- Opening Delimiter -
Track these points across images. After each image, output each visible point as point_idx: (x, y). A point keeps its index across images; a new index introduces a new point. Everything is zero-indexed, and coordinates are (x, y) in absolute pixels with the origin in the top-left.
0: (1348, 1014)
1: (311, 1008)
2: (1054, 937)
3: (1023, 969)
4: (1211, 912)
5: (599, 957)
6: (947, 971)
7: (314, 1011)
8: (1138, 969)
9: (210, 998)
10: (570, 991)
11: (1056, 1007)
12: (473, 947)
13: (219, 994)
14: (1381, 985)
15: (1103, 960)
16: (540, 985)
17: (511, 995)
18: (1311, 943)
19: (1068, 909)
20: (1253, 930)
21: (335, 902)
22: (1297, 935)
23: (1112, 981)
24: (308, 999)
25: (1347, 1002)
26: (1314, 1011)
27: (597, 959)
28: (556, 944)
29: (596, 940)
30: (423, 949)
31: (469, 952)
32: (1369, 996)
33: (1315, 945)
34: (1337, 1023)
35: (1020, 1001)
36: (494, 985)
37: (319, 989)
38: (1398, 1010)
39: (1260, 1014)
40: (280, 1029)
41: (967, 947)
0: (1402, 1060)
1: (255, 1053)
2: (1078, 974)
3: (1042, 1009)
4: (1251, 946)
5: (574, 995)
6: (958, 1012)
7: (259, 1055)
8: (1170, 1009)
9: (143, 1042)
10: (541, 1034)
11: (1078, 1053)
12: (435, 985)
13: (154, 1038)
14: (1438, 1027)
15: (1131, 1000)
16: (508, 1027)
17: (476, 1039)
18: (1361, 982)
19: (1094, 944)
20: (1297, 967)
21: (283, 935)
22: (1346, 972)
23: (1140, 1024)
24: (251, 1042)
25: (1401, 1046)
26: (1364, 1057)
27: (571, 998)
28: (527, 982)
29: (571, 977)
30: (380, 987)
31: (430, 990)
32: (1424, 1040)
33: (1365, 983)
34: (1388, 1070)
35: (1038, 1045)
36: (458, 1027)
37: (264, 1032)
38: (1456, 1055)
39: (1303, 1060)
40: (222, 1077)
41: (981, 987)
- Closing Delimiter -
- Opening Delimiter -
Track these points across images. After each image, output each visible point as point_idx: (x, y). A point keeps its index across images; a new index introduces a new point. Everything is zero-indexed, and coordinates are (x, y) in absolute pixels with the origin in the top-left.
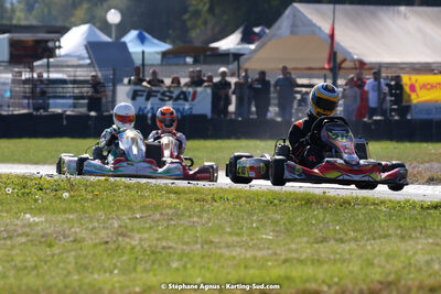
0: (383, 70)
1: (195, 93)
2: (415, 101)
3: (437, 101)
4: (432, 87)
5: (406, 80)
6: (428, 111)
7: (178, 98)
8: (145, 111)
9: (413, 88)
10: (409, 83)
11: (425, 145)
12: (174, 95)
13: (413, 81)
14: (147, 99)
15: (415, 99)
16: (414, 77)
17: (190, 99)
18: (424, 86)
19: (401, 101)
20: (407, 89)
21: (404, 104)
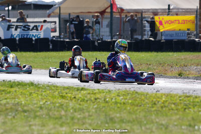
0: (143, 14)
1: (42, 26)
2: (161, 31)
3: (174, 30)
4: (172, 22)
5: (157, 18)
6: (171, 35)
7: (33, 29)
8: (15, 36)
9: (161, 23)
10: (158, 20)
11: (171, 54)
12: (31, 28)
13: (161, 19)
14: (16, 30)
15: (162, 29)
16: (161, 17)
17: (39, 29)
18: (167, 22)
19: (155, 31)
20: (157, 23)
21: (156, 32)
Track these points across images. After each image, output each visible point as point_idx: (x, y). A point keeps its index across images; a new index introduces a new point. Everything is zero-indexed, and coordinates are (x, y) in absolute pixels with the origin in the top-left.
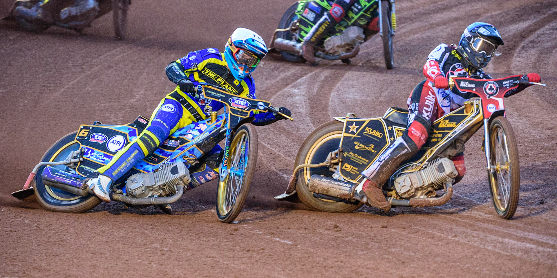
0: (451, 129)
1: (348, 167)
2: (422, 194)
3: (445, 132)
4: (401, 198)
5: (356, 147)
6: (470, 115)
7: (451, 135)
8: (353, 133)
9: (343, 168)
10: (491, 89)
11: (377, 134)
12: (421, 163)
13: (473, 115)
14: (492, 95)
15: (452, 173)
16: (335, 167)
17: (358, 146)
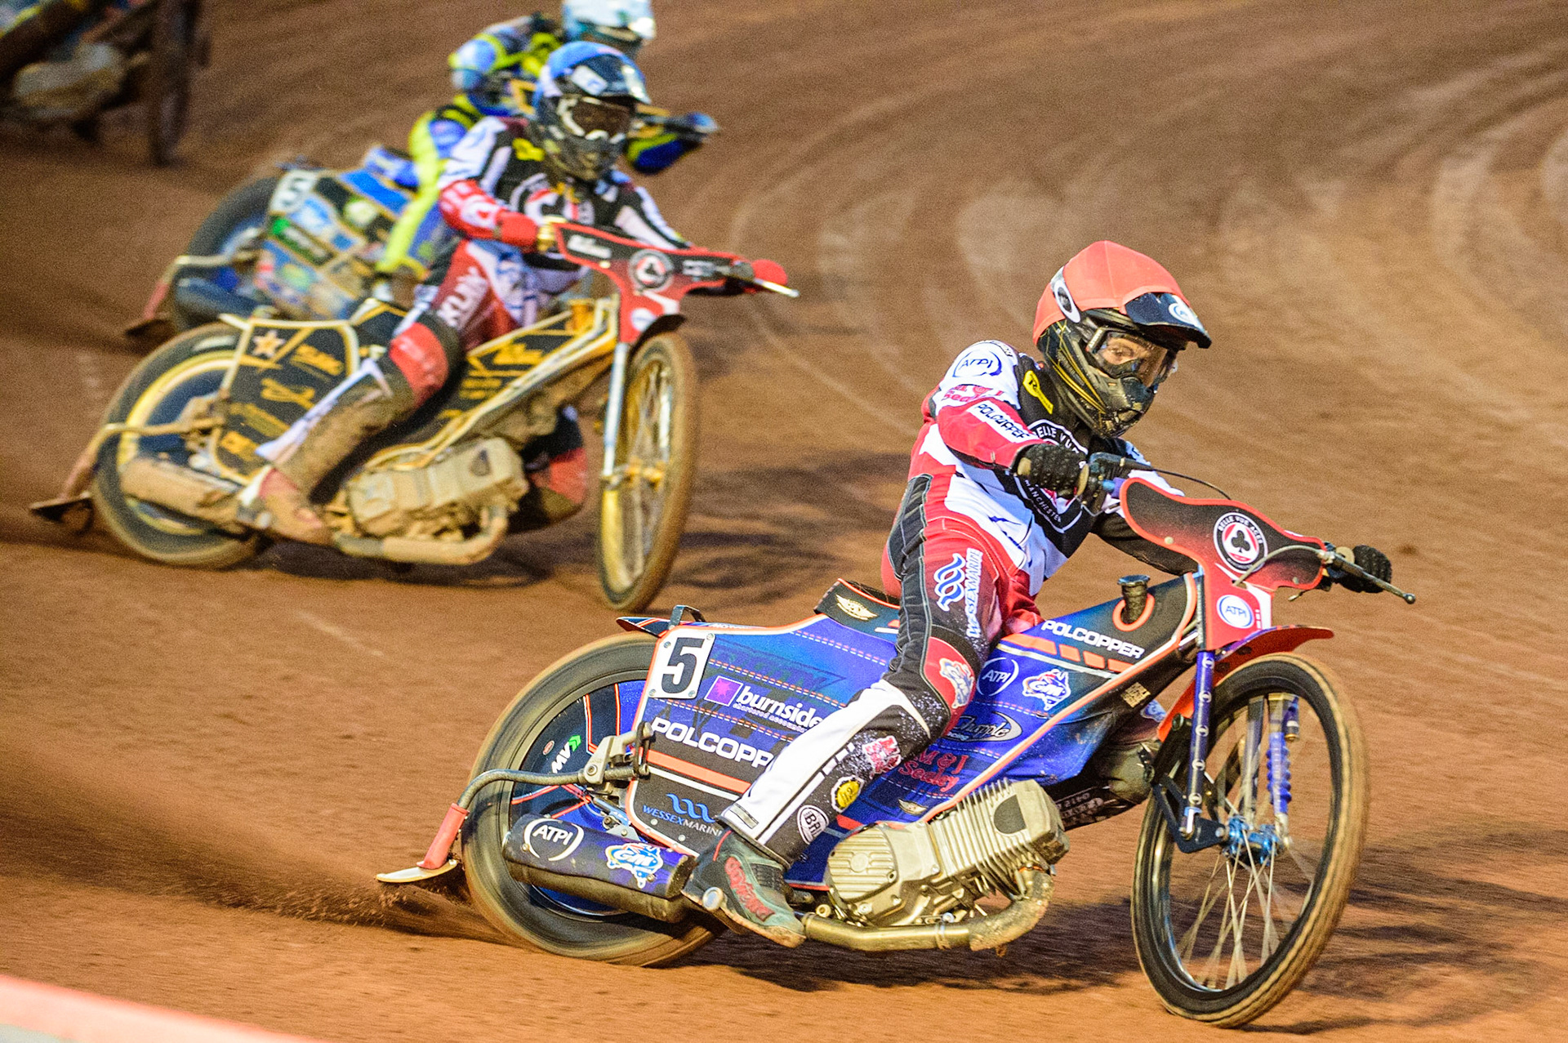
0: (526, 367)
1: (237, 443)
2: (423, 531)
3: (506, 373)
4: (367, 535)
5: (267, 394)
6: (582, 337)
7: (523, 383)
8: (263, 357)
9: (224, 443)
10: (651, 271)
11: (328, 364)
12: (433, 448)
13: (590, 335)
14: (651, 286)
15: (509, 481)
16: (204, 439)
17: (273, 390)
- Closing Delimiter -
--- Task statement ---
The listing above holds a line with "32: (1369, 996)" and a line with "40: (280, 1029)". Print the stretch from the first through the second, exactly and alone.

--- Result for this exercise ---
32: (1369, 996)
33: (1315, 945)
34: (1337, 1023)
35: (1020, 1001)
36: (494, 985)
37: (319, 989)
38: (1398, 1010)
39: (1260, 1014)
40: (280, 1029)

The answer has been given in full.